By The Nigerian Data Protection Commission (NDPC) has imposed a ₦766,242,500 fine on Multichoice Nigeria, citing violations of the Nigerian Data Protection Act (NDPA). The penalty follows an investigation into alleged breaches of privacy rights involving subscriber data and illegal cross-border data transfers.
RELATED: NDPC probes MTN’s MoMo PSB over privacy breach
This enforcement action underscores Nigeria’s rising commitment to safeguarding digital rights and ensuring corporate compliance with local data privacy laws.
Illegal Data Processing and Cross-Border Transfers Uncovered
The NDPC’s investigation, which began in Q2 2024, revealed that Multichoice:
- Violated the privacy rights of both subscribers and their contacts, some of whom are not customers.
- Conducted illegal cross-border transfers of Nigerian citizens’ personal data.
- Engaged in intrusive and disproportionate data processing, deemed unnecessary and unfair.
Mr.

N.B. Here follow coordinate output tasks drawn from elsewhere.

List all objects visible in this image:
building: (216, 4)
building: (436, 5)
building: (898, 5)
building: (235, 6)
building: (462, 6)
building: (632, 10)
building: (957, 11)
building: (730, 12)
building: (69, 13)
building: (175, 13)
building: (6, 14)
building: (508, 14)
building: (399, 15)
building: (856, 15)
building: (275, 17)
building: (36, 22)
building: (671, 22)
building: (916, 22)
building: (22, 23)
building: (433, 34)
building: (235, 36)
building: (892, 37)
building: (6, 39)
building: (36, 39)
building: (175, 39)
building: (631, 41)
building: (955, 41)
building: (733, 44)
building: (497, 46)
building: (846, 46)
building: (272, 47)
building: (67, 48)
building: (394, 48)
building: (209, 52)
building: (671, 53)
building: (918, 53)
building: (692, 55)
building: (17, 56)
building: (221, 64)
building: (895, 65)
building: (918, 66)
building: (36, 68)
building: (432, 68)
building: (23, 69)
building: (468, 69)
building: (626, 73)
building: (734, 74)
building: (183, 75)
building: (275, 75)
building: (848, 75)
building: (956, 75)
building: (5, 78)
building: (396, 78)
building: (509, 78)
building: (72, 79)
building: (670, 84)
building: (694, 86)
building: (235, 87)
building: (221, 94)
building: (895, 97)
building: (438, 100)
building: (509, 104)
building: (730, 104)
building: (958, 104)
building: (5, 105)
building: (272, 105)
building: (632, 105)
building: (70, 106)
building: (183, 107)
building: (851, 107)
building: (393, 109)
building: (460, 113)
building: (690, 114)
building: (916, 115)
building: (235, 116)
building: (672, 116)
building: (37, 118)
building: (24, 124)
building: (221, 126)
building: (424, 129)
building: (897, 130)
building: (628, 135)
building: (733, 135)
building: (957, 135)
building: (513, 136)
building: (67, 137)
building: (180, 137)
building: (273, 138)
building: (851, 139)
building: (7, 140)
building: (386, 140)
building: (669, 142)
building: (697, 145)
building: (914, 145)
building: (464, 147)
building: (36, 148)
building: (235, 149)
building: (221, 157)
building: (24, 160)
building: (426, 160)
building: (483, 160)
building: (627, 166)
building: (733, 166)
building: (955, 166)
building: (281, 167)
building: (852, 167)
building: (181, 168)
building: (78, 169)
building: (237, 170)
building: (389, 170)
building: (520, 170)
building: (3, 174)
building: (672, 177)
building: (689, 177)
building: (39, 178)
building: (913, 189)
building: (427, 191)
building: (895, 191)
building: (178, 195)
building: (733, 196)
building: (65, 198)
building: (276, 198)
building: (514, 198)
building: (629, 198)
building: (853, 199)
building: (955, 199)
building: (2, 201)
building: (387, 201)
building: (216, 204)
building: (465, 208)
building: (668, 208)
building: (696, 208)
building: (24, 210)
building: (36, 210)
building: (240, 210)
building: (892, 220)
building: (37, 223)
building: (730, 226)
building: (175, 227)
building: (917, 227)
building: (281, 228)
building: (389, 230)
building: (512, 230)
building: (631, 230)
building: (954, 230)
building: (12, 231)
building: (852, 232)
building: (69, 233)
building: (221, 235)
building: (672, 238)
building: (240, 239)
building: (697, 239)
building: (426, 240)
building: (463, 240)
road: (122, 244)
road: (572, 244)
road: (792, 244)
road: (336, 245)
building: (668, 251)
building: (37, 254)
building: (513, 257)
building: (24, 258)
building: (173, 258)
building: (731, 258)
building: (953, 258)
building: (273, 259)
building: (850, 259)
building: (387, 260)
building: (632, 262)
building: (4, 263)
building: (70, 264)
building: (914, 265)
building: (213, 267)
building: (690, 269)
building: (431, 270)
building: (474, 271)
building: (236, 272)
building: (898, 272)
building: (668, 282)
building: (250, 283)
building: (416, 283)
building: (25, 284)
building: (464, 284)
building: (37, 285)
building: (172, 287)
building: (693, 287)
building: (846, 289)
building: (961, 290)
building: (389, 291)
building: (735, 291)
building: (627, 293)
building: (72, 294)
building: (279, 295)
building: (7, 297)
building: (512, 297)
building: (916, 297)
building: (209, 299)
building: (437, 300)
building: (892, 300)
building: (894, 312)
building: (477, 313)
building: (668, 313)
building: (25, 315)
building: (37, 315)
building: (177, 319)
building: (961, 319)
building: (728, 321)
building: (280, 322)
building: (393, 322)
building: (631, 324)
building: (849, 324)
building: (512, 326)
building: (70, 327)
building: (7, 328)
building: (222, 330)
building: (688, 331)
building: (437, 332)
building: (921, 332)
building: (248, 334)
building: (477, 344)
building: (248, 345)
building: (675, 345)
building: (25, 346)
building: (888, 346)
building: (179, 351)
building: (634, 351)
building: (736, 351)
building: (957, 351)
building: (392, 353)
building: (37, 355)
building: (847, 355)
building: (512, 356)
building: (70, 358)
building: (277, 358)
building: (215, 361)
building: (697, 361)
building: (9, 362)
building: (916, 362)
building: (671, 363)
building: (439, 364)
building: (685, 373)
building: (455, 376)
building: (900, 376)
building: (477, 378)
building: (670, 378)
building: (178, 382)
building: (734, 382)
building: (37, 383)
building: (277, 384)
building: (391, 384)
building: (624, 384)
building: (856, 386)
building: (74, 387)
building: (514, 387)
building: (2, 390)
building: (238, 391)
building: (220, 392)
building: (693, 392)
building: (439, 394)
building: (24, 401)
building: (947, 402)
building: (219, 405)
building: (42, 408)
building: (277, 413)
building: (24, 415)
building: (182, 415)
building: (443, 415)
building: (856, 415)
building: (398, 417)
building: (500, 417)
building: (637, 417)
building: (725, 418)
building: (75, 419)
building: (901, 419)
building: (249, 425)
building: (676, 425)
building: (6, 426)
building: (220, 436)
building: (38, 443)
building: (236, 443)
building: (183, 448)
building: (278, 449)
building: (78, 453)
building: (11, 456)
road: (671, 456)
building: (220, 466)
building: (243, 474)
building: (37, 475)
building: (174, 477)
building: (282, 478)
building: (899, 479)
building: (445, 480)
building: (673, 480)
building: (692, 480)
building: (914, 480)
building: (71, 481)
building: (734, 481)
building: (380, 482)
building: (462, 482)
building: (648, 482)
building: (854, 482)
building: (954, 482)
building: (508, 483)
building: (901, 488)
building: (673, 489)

Babatunde Bamigboye, NDPC’s Head of Legal, Enforcement & Regulations, noted that Multichoice’s data handling practices are a “grave affront” to the fundamental right to privacy under Section 37 of Nigeria’s 1999 Constitution.
Non-Cooperation Leads to Maximum Fine
The NDPC initially directed Multichoice to take corrective measures, but later found the company’s response unsatisfactory and uncooperative. Consequently, it levied the ₦766 million fine under the NDPA framework.

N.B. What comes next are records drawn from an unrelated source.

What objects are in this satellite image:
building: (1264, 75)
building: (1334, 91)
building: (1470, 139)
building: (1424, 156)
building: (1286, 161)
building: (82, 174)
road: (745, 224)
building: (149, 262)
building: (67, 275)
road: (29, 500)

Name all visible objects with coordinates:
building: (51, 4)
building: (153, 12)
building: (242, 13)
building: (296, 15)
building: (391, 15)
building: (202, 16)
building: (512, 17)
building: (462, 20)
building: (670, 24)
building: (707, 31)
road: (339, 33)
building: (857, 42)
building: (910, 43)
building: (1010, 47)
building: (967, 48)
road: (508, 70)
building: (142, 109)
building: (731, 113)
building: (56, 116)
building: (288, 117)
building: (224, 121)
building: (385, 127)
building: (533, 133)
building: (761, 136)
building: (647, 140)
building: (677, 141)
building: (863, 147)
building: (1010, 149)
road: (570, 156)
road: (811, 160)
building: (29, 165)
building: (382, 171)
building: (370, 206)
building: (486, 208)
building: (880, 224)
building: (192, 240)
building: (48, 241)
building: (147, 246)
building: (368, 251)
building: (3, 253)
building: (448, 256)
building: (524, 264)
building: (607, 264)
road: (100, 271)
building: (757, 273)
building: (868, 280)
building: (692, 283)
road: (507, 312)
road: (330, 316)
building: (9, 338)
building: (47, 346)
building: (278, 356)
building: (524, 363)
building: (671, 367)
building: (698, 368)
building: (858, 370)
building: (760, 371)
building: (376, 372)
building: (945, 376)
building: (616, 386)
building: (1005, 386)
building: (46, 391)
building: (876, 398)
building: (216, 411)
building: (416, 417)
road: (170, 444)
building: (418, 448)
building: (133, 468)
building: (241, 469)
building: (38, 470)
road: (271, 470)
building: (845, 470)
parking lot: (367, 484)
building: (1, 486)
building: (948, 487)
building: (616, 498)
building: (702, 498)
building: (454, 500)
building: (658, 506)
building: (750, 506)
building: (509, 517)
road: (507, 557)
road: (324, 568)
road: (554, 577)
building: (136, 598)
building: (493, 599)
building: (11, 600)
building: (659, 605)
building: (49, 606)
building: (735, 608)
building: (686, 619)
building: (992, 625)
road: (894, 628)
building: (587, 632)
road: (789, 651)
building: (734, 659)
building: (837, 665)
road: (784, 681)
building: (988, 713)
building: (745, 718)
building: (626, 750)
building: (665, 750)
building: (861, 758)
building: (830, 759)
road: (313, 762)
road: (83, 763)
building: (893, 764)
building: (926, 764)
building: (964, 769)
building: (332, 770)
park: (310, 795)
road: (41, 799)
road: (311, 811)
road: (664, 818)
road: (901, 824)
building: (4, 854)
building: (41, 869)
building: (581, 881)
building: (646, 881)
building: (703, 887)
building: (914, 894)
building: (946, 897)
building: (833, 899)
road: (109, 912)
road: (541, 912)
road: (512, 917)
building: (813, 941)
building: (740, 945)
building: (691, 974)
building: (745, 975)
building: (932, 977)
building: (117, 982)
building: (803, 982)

“Nigeria is entitled to protect her citizens and ensure data sovereignty under local and international laws. These violations have serious implications for national security, the rule of law, and economic growth,” the NDPC stated.

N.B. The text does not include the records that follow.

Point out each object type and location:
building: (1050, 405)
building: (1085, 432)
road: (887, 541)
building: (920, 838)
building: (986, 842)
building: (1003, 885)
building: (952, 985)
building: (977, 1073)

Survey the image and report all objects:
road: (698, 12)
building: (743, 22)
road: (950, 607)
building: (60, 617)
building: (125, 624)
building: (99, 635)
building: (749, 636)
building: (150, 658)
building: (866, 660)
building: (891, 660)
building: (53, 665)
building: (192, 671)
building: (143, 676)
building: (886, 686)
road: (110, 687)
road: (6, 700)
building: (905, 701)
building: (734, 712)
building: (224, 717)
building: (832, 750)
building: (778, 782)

Additionally, NDPC’s National Commissioner, Dr. Vincent Olatunji, has ordered a compliance audit of all outlets through which Multichoice collects Nigerian data. Any entity found non-compliant risks further sanctions under the Act.
NDPC’s Intensified Enforcement Strategy Since 2024
The sanction against Multichoice is part of a broader enforcement campaign by the NDPC to uphold data protection standards across corporate Nigeria. Since 2024, the commission has:
- Investigated Meta (Facebook) and other social media and fintech firms over data protection breaches.
- Launched a probe into MTN’s MoMo PSB over alleged data privacy lapses.
- Investigated unauthorized access to the NIMC database.
- Fined Fidelity Bank Plc ₦555.8 million for data infractions.
- Opened an investigation into Optasia (Nairtime Nigeria Ltd) for questionable data practices.
- Probed Guaranty Trust Bank (GTBank) following complaints from a group known as GIC.
“Adherence to privacy regulations is essential for sustainable industry growth and public trust,” said Dr. Olatunji at the launch of the enforcement drive.
Conclusion: A Warning Signal for Corporate Nigeria
This landmark fine against Multichoice sends a strong signal to all data controllers and processors operating in Nigeria. With the NDPC ramping up audits, investigations, and penalties, companies must now prioritize data protection compliance or face severe legal and financial consequences.